It’s easy to see why the British sculptor Kevin Francis Gray’s 2005 body of work was so hugely appealing: London youths—the freaks and oft-romanticized street tribes of the East End—were cast as towering Rodin-like figures. These figures wore jeans, tanks, and sneakers; their faces obscured by hoodies and veils. It was urban ghetto-gothic street style immortalized in ancient materials like bronze, marble, and black resin. A once fleeting feeling was rendered permanent, mythical almost. (No surprise that Hedi Slimane was a fan and early collector.)


It would’ve been simple and possibly very lucrative for Gray to merely stay the course. “When I started out, there was a lot of interest in the fashion element,” the 40-year old artist told me last week, before his first major stateside show since that 2005 breakthrough opened at New York’s Haunch of Venison gallery (the opening reception is tonight). “And that was very exciting. But for this new body of work, I started consciously moving on from that.” Which is not to say that he’s moved away. East London is still his favored grounds to scour for models, but this time around, he’s going deeper. “I wanted to stop concealing the faces,” he said. “It wasn’t like these subjects wanted to hide themselves last time. I just didn’t have the confidence to sculpt their portraits back then. Now, it’s almost like I’m removing the veil—from the subjects and myself as an artist.”

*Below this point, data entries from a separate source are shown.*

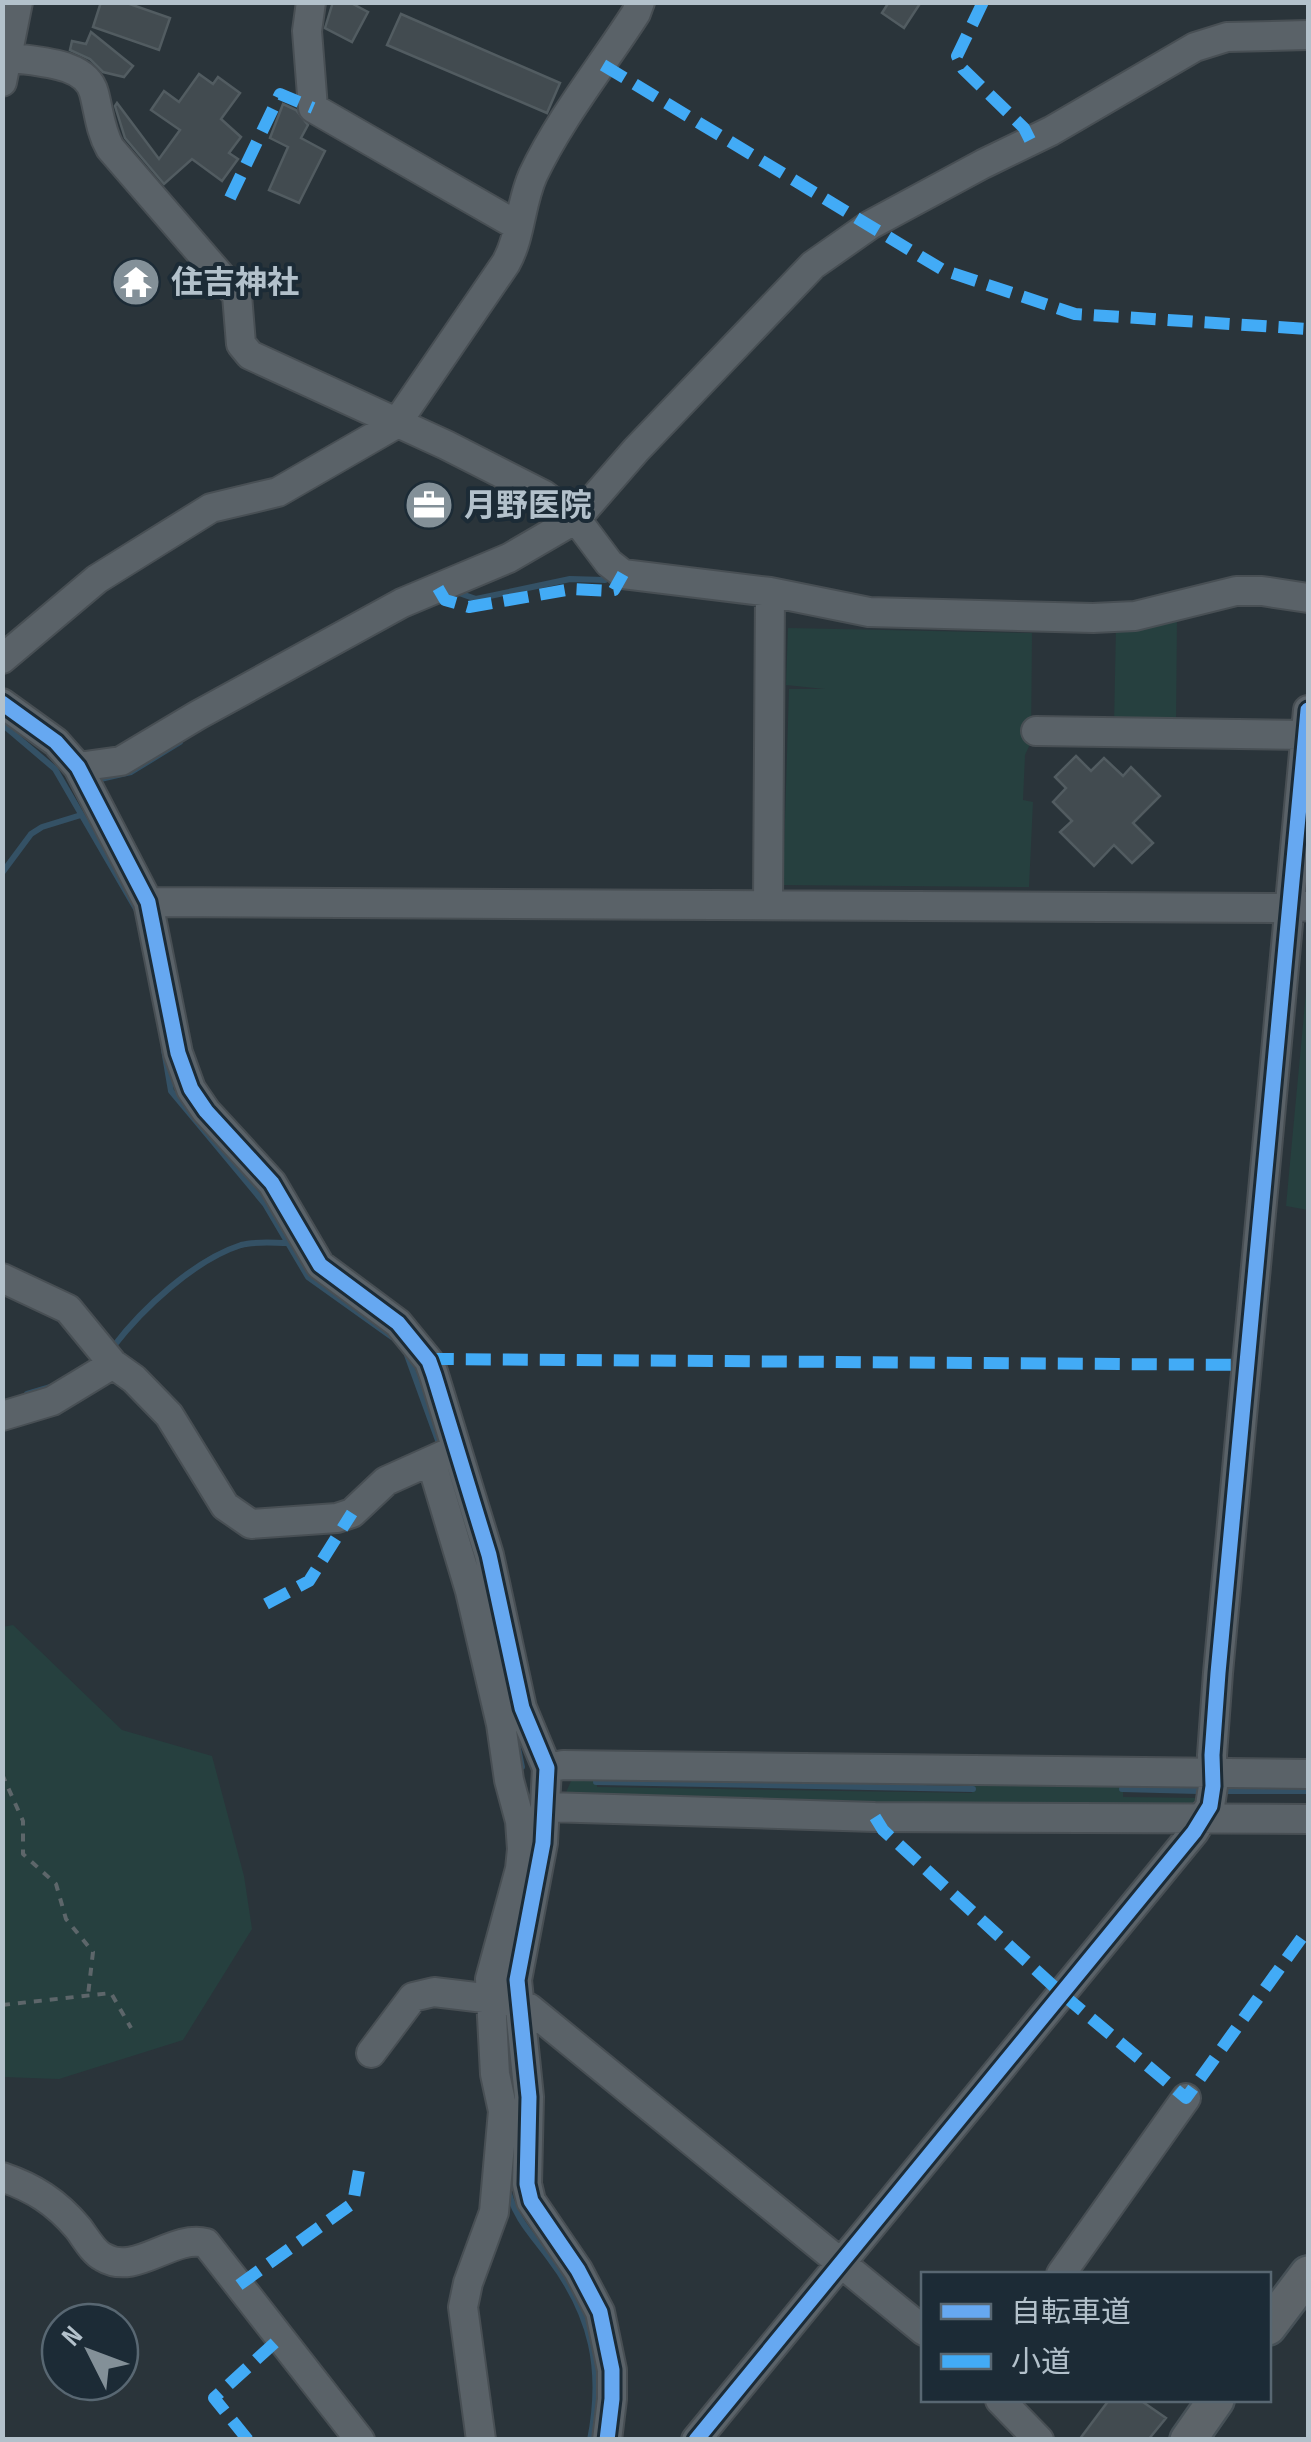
<svg xmlns="http://www.w3.org/2000/svg" width="1311" height="2442" font-family="'Sofia Sans Condensed','Noto Sans JP',sans-serif">
<rect width="100%" height="100%" fill="#2a343a"/>
<path fill="#26403f" d="M1177,614L1176,724L1114,725L1116,627Z
M788,628L1032,633L1031,742L1025,755L1023,800L1033,802L1029,887L783,885L789,689H825L786,685Z
M1308,971V1210L1286,1206Z
M13,1625L122,1730L212,1756L244,1876L252,1929L183,2040L59,2079L3,2077L2,1627Z
M572,1779H597V1787L972,1793L973,1784L1123,1782V1797L1200,1798L1194,1811L562,1801Z"/>
<g fill="none" stroke-linecap="round" stroke-linejoin="round">
<path stroke="#345165" stroke-width="6" d="M459,593L476,599L570,579L605,580
M2,724L55,769L139,914
M96,780L131,772L180,742
M2,873L31,834L42,827L81,815
M164,1050L171,1091L265,1204L308,1277L392,1337
M113,1347C142,1309 194,1260 241,1245C255,1241 273,1243 288,1243
M407,1355L440,1446
M27,1394L54,1386
M518,1748L522,1767
M596,1782L973,1789
M1122,1789L1198,1791
M1227,1791H1308
M506,2039L516,2106
M509,2193C515,2218 534,2237 549,2258C592,2315 604,2369 590,2440"/>
</g>
<path fill="#424b50" stroke="#525c61" stroke-width="2.5" d="M101,2H124L170,18L159,50L93,27Z
M333,2H349L368,12L352,42L325,28Z
M889,2H921L904,28L882,13Z
M401,14L560,83L547,113L387,45Z
M91,32L133,66L124,77L103,72L90,59L70,50L72,41L86,44Z
M199,74L213,84L218,77L240,93L221,119L241,137L229,153L238,159L222,181L192,159L164,184L125,138L115,106L117,103L159,159L180,130L151,110L164,91L179,102Z
M283,104L296,110L308,125L301,138L325,151L299,203L269,190L288,147L270,138Z
M1076,756L1091,771L1104,758L1123,776L1131,767L1160,796L1133,823L1153,843L1132,863L1114,845L1094,866L1060,832L1072,821L1053,802L1066,788L1055,777Z
M1109,2400H1140L1166,2418L1148,2440H1079Z"/>
<g fill="none" stroke-linecap="round" stroke-linejoin="round">
<g stroke="#484f54" stroke-width="32">
<path id="minor" d="M311,2L307,31L313,108L518,226
M8,57C34,62 86,61 94,93C99,112 100,130 110,148L237,295L241,344L250,355L446,445L544,495L576,519L609,563L623,574L770,592L869,612L1093,618L1135,616L1236,591H1262L1308,598
M2,82L18,2
M2,659L97,579L211,508L278,492L396,424L506,263C521,236 520,204 533,175C560,118 602,66 636,13L640,2
M2,703L56,742L78,767L148,902L178,1053L191,1089L206,1111L272,1183L320,1265L398,1323L429,1361L434,1375L489,1555L522,1708L547,1768L543,1843L517,1980L529,2097L527,2184L531,2201L578,2270L600,2312L612,2370V2399L607,2440
M1036,731L1307,735
M78,767L121,761L198,715L402,603L509,558L576,519L636,450L813,265L870,225L983,164L1051,131L1195,47L1227,37L1308,35
M148,902L1289,908L1307,906
M768,905L770,592
M2,1278L68,1309L113,1364
M2,1416L52,1401L113,1364L134,1379L169,1415L225,1506L251,1524L337,1518L352,1513L386,1481L446,1454
M431,1461L470,1591L501,1724L509,1780L520,1821L522,1849L520,1869L490,1979L495,2074L503,2111L494,2212L468,2283L463,2307L481,2440
M547,1768L563,1765L1308,1774
M547,1807L875,1817L1308,1819
M371,2053L413,1997L434,1992L517,2002L529,2008L924,2331
M2,2177C34,2188 56,2202 78,2228C85,2237 93,2252 103,2257C136,2277 172,2234 206,2243L360,2440
M1061,2274L1186,2098
M1000,2400L1039,2440
M696,2440L1194,1832L1210,1806L1213,1786L1212,1755L1218,1673L1308,710"/>
</g>
<g stroke="#475157" stroke-width="40">
<path id="major" d="M1268,2327L1308,2274
M1188,2440L1216,2400"/>
</g>
<path stroke="#5d666a" stroke-width="4" stroke-dasharray="8 8" stroke-linecap="butt" d="M2,1774L23,1821V1854L56,1884L66,1919L93,1952L88,1995
M2,2005L111,1993L131,2028"/>
<use href="#minor" stroke="#5a6268" stroke-width="28"/>
<use href="#major" stroke="#5d6469" stroke-width="35"/>
<path stroke="#42abf6" stroke-width="12" stroke-dasharray="25 12" stroke-linecap="butt" d="M983,2L957,56L963,69L1024,128L1030,140
M603,65L943,270L1075,314L1308,329
M230,198L280,94L313,108
M438,588L445,600L469,607L572,589L609,591L614,590L623,574
M429,1361L439,1359L1248,1365
M266,1604L309,1581L352,1513
M875,1817L883,1830L1061,1993L1186,2098L1308,1929
M239,2285L353,2203L359,2170
M248,2440L214,2398L280,2338"/>
<g stroke="#1c2b36" stroke-width="21">
<path id="cycleway" d="M2,703L56,742L78,767L148,902L178,1053L191,1089L206,1111L272,1183L320,1265L398,1323L429,1361L434,1375L489,1555L522,1708L547,1768L543,1843L517,1980L529,2097L527,2184L531,2201L578,2270L600,2312L612,2370V2399L607,2440
M696,2440L1194,1832L1210,1806L1213,1786L1212,1755L1218,1673L1308,710"/>
</g>
<use href="#cycleway" stroke="#66a8f1" stroke-width="15"/>
</g>
<defs>
<g id="temple-disc" transform="scale(2.5)"><circle r="9.5" fill="#839098" stroke="#1c2b36"/><path d="M0-6L5-2H3V0L6.5 2.5H4V6H1.5V3h-3V6H-4V2.5H-6.5L-3 0V-2H-5Z" fill="#fff"/></g>
<g id="office-disc" transform="scale(2.5)"><circle r="9.5" fill="#839098" stroke="#1c2b36"/><path d="M-6-3h4V-5.5h4V-3h4V5H-6ZM-1-4.5V-3h2v-1.5ZM-6 0V1H6V0Z" fill="#fff"/></g>
</defs>
<g fill-rule="evenodd">
<use href="#temple-disc" x="136" y="282"/>
<use href="#office-disc" x="429" y="505"/>
</g>
<g text-anchor="middle" stroke-width="8" stroke-linejoin="round" paint-order="stroke">
<g font-size="32" font-weight="bold" fill="#b3c1cb" stroke="#1c2b36" text-anchor="start">
<text x="171" y="293">住吉神社</text>
<text x="464" y="516">月野医院</text>
</g>
</g>
<rect width="1311" height="2442" fill="none" stroke="#b3c1cb" stroke-width="10"/>
<rect x="921" y="2272" width="350" height="130" fill="#1c2b36" stroke="#586772" stroke-width="2.5"/>
<rect x="941" y="2304" width="50" height="15" fill="#66a8f1" stroke="#586772" stroke-width="2.5"/>
<text x="1011" y="2322" font-size="30" fill="#b3c1cb">自転車道</text>
<rect x="941" y="2354" width="50" height="15" fill="#42abf6" stroke="#586772" stroke-width="2.5"/>
<text x="1011" y="2372" font-size="30" fill="#b3c1cb">小道</text>
<g transform="translate(90 2352) rotate(312)"><circle r="48" fill="#1c2b36" stroke="#586772" stroke-width="2.5"/>
<path d="M0-8L18 38L0 25L-18 38Z" fill="#839098"/>
<text y="-15" font-size="28" font-weight="bold" text-anchor="middle" fill="#b3c1cb">N</text>
</g>
</svg>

For instance, the ensemble installation Twelve Chambers is a group portrait of sorts, one that doubles as the potential roster of a mental hospital: 12 porcelain busts, impressionistically evoked, and deeply troubled—these are people with issues. “One of the subjects has intense agoraphobia,” Gray recalled. “Another was the first subject whom I really, truly didn’t like. He was so dark, a complicated psychopath. But I was determined to capture that.” To do so, he decided that he needed to make each piece from a live sitting, which became troublesome. “Some of the subjects could only sit still for an hour, because they had to go get high or whatever,” he said. As a result, the faces are expressive and gestural rather than fussy and photorealistic. “What I’m trying to do is create a juxtaposition,” he said. “The surface is glossy and consumable, but look deeper beneath that and you’ll see a darker underworld.”

“Kevin Francis Gray” runs through September 29 at Haunch of Venison New York, 550 West 21st Street.